So after removing kobject_uevent, cleanup_net becomes more than two times faster:

1000 namespaces are cleaned up for 2.8 seconds with uevents, and 1.2 senconds
without uevents. I do this experiments with max_cpus=1 to exclude synchronize_rcu.

As a summary we can skip generating uevents, but it doesn't solve the original
problem. If we want to avoid the limit introduced in this patch, we have
to reduce the time for destroing net namespace in dozen times, don't we?

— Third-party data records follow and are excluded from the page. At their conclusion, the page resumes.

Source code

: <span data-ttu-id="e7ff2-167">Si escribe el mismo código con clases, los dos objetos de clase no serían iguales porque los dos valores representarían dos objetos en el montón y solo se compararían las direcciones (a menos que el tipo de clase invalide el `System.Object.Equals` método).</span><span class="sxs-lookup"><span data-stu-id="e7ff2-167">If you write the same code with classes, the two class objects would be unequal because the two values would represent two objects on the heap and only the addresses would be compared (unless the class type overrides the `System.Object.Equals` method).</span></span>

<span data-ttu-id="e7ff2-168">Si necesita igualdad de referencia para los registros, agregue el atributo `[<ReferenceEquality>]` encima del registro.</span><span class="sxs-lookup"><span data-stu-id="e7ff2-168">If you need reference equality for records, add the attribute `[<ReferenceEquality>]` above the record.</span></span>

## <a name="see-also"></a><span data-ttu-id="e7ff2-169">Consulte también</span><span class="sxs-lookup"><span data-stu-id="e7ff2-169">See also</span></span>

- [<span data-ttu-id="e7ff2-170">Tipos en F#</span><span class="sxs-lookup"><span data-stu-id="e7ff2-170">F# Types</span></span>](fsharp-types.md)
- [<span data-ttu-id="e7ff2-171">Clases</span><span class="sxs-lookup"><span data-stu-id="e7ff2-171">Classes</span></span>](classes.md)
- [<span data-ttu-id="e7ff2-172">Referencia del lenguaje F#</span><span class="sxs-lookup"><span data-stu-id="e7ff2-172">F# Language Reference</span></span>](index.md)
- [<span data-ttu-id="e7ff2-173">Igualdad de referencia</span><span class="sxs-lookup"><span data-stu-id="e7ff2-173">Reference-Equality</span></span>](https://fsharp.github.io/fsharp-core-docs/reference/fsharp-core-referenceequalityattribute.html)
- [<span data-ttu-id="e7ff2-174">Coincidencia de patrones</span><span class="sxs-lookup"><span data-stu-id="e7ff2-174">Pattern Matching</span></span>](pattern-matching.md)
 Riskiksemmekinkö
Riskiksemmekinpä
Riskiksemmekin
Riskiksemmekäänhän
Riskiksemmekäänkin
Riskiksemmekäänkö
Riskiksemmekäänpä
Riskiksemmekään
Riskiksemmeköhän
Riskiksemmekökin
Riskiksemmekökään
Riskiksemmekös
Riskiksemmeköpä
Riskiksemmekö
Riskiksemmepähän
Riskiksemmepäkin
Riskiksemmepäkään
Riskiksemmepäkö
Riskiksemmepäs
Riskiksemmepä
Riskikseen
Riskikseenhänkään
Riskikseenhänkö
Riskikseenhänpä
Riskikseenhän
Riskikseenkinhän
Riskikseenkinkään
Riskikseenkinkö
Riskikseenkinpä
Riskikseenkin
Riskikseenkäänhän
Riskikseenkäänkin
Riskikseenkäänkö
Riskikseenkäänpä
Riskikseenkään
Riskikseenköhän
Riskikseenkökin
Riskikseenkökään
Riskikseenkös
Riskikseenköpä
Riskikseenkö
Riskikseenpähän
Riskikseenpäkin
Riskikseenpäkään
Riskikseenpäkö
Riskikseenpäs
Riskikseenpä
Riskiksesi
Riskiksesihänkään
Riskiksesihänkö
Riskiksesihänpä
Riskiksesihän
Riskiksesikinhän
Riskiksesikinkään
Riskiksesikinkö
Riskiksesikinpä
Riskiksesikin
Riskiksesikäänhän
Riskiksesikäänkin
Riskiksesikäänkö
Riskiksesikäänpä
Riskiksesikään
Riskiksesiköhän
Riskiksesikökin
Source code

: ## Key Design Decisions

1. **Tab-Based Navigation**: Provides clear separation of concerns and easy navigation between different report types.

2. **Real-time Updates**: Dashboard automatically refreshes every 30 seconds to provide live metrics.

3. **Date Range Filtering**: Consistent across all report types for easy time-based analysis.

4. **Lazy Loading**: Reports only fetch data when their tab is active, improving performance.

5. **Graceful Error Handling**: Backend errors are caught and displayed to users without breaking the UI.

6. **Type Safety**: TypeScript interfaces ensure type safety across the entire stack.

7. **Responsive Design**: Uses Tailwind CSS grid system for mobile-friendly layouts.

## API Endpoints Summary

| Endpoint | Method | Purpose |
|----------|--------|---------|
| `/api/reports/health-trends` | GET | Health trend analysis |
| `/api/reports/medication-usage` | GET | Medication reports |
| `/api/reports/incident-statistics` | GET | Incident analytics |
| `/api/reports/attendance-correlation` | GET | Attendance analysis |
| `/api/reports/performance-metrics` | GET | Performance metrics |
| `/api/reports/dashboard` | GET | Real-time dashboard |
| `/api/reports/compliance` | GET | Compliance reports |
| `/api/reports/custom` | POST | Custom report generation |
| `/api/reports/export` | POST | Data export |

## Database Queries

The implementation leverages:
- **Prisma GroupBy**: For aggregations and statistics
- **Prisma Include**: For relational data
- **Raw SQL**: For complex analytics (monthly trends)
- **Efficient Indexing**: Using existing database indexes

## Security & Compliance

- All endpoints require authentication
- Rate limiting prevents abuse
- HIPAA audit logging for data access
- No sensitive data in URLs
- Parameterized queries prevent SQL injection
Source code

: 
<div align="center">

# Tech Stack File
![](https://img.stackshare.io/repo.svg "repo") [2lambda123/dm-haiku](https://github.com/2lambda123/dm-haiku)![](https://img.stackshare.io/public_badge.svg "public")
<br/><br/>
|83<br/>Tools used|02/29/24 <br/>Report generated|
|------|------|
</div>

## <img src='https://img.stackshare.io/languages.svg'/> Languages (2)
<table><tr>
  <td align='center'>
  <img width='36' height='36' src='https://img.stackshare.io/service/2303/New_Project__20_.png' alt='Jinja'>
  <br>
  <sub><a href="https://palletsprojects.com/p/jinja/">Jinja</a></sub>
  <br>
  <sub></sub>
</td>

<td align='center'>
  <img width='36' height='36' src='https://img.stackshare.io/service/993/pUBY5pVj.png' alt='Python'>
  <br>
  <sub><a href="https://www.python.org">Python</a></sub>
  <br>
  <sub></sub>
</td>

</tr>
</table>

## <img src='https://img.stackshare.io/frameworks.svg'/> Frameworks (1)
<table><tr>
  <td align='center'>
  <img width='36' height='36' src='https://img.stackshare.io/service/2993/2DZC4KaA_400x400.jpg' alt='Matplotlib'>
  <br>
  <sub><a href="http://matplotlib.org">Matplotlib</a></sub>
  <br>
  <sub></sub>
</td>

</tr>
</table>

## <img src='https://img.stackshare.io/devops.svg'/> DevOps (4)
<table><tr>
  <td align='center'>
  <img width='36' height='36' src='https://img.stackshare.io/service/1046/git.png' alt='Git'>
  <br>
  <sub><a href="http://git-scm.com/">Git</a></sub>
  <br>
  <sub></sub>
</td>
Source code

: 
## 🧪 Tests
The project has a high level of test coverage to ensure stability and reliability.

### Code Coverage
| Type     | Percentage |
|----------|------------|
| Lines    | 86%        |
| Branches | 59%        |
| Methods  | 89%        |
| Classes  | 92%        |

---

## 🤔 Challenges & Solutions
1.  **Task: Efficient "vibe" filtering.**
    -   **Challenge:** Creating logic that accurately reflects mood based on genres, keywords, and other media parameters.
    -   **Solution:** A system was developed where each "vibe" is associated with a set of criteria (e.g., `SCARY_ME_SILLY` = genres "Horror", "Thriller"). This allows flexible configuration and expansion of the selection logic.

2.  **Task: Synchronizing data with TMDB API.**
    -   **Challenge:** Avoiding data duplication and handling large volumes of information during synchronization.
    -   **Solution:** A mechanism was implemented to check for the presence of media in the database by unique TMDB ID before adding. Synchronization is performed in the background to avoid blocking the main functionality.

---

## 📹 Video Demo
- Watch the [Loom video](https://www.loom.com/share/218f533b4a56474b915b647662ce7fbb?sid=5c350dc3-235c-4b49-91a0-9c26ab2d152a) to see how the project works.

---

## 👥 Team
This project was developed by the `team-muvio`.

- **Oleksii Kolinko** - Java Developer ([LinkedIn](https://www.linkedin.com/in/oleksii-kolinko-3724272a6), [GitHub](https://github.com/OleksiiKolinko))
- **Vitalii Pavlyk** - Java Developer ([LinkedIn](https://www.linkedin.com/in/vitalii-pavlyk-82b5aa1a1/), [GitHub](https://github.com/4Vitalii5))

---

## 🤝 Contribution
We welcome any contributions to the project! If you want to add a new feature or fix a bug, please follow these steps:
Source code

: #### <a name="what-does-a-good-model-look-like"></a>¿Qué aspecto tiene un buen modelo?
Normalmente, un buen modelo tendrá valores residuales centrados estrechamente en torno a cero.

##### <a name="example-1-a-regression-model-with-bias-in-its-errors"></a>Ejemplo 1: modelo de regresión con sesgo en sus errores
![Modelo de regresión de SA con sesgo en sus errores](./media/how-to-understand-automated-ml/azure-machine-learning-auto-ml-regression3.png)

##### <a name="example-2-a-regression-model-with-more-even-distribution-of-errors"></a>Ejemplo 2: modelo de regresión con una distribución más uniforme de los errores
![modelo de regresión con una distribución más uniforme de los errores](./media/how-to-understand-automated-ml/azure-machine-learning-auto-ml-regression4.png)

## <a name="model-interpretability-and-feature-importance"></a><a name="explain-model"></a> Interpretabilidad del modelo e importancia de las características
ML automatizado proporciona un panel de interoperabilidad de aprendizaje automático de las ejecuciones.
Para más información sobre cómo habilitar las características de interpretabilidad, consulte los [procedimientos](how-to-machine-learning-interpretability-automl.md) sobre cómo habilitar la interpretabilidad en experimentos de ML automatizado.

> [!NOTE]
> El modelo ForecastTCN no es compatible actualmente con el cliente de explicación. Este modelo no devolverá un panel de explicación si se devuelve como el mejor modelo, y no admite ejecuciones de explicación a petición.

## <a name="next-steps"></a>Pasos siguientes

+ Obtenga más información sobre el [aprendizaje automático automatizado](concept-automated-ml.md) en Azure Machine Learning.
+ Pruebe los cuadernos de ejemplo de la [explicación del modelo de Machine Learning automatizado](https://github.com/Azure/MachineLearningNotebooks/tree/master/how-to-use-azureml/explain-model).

Here is a perf report after skipping generating uevents:
-   93.27%     0.00%  kworker/u4:1  [kernel.kallsyms]   [k] cleanup_net
   - cleanup_net
      - 92.97% ops_exit_list.isra.4
         - 35.14% rpcsec_gss_exit_net
            - gss_svc_shutdown_net
               - 17.40% rsc_cache_destroy_net
                  + 8.64% cache_unregister_net
                  + 8.52% cache_purge
                  + 0.22% cache_destroy_net
               + 9.00% cache_unregister_net
               + 8.49% cache_purge
               + 0.15% destroy_use_gss_proxy_proc_entry
               + 0.10% cache_destroy_net
         - 14.35% tcp_net_metrics_exit
            - 7.32% tcp_metrics_flush_all
               + 4.86% _raw_spin_unlock_bh
                 0.59% __local_bh_enable_ip
              6.12% _raw_spin_lock_bh
              0.90% _raw_spin_unlock_bh
         - 13.08% sunrpc_exit_net
            - 6.91% ip_map_cache_destroy
               + 3.90% cache_unregister_net
               + 2.86% cache_purge
               + 0.15% cache_destroy_net
            + 5.95% unix_gid_cache_destroy
            + 0.12% rpc_pipefs_exit_net
            + 0.10% rpc_proc_exit
         - 7.35% ip6addrlbl_net_exit
            + call_rcu_sched
         + 3.34% xfrm_net_exit
         + 1.22% ipv6_frags_exit_net
         + 1.17% ipv4_frags_exit_net
         + 0.78% fib_net_exit
         + 0.76% inet6_net_exit
         + 0.76% devinet_exit_net
         + 0.68% addrconf_exit_net
         + 0.63% igmp6_net_exit
         + 0.59% ipv4_mib_exit_net
         + 0.59% uevent_net_exit  

> Eric